Читать «Детям моим. Воспоминания прошлых лет» онлайн - страница 8

Павел Александрович Флоренский

Обезьяна

Другой случай, тоже относящийся к мистическому восприятию природы, с ее страшными охранительными стражами, относится ко времени более давнему и потому, вероятно, помнится мною смутно. Хотя я знаю, что кое-что помню об этом случае из личного опыта, но разграничить памятуемое от узнанного из рассказов старших не умею. А обстояло дело так: тетя Лиза привезла из своего имения много отличного винограду. Мне дали полизать его, но больше дать побоялись. А чтобы я не просил, папа нарисовал – мне помнится, синим и красным карандашом – на большом листе обезьяну и, поставив за виноградом, сказал, что обезьяна не позволяет мне брать виноград. В детстве я был очень покорен и безусловно верил всякому слову старших. В запретах же таинственного характера способен был усумниться тем менее, да и сейчас едва ли способен. И вот, конечно зная, что обезьяна эта нарисованная, я умоляюще протягивал к ней руку и просил: «Базана, дай мне лангату», – т. е.: «Обезьяна, дай мне винограду». Эта просьба почему-то всем в доме очень запомнилась, и, может быть, потому, что ее мне многократно повторяли впоследствии, я твердо помню ее до сих пор.

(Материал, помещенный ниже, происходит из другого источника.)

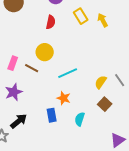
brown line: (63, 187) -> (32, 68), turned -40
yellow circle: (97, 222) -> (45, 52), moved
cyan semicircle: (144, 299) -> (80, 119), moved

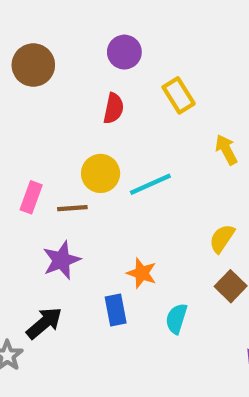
yellow arrow: (103, 20) -> (226, 150), moved
brown line: (32, 68) -> (72, 208), turned -32
cyan line: (68, 73) -> (150, 184), moved
purple star: (14, 92) -> (62, 260), moved

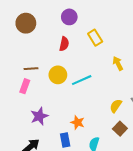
brown line: (72, 208) -> (31, 69), moved

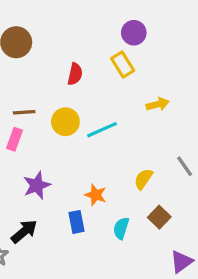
purple circle: (69, 17) -> (134, 33), moved
yellow arrow: (118, 63) -> (158, 104), turned 104
yellow semicircle: (116, 106) -> (143, 179), moved
brown square: (120, 129) -> (159, 217), moved

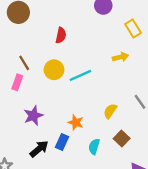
yellow rectangle: (123, 65) -> (133, 28), moved
brown line: (24, 112) -> (24, 63), turned 63
blue rectangle: (77, 222) -> (62, 142), turned 35
black arrow: (24, 231) -> (39, 149), moved

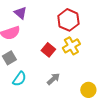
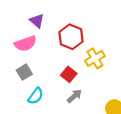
red hexagon: (68, 20) -> (71, 37), moved
red square: (48, 50) -> (69, 74), moved

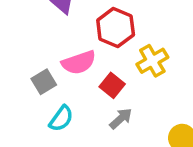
pink semicircle: (25, 44) -> (79, 63), moved

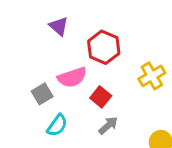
yellow cross: (152, 61) -> (152, 76), moved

Но груда зрелого винограда, золотисто-зеленая, полупрозрачная, словно флюоресцирующая в луче солнца, – мне помнится, и она – стоит, как сейчас, предо мною как живой образ неиссякаемого, сладостного изобилия природы. Может быть, мой вкус к золотисто-зеленому тону, и в особенности к флюоресценции стекла в круксовой, например, трубке или в трубках Гейсслера, тоже флюоресцирующих у катода зеленовато-желтым, виноградным или яблочным цветом, – этот мой почти всем существом трепет при виде такого свечения, при виде осенних полупрозрачных зелено-золотых орешников, при виде светлячков – зародышем своим имел именно то пленение грудою винограда. И – запрет: как сейчас, представляю наскоро набросанного синим карандашом, вероятно, орангутанга, по немецкому Conversations Lexikon Meyers [2] который, как я отчетливо понимал тогда, стоит безусловным стражем этого восхитительного изобилия, против которого не может быть возражений, на которого некому жаловаться, который выше даже внутреннего обсуждения. Нарисованный – и живой, более, мощнее, значительнее, неумолимее живого. Нет, я не путал его с просто обезьяной. Но я тогда-то и усвоил себе основную мысль позднейшего мировоззрения своего, что в имени – именуемое, в символе – символизируемое, в изображении – реальность изображенного присутствует, и что потому символ есть символизируемое. Это-то символизируемое, эта охраняющая сила Природы стояла предо мною в рисунке моего отца, если не ошибаюсь – при мне же нарисованного. И я, пред непреодолимым, смирялся безропотно и без туги. Это был запрет усвоить себе бесконечную производительность природы, ибо идею винограда я воспринял как бесконечность. Впоследствии, когда я видел картины Сомова, где то же превышемерное, ломящее ветви, количество винограда в огромных, тяжелых зеленовато-желтых кистях, я полусознательно вспоминал это свое детское впечатление Природы как Артемиды Эфесской, как Матери Изобилия; и, не имеющийся у Сомова, запрет мгновенно вставал в душе. Много, бесконечно много… но не для меня; мне касаться до этого «не позволяет обезьяна».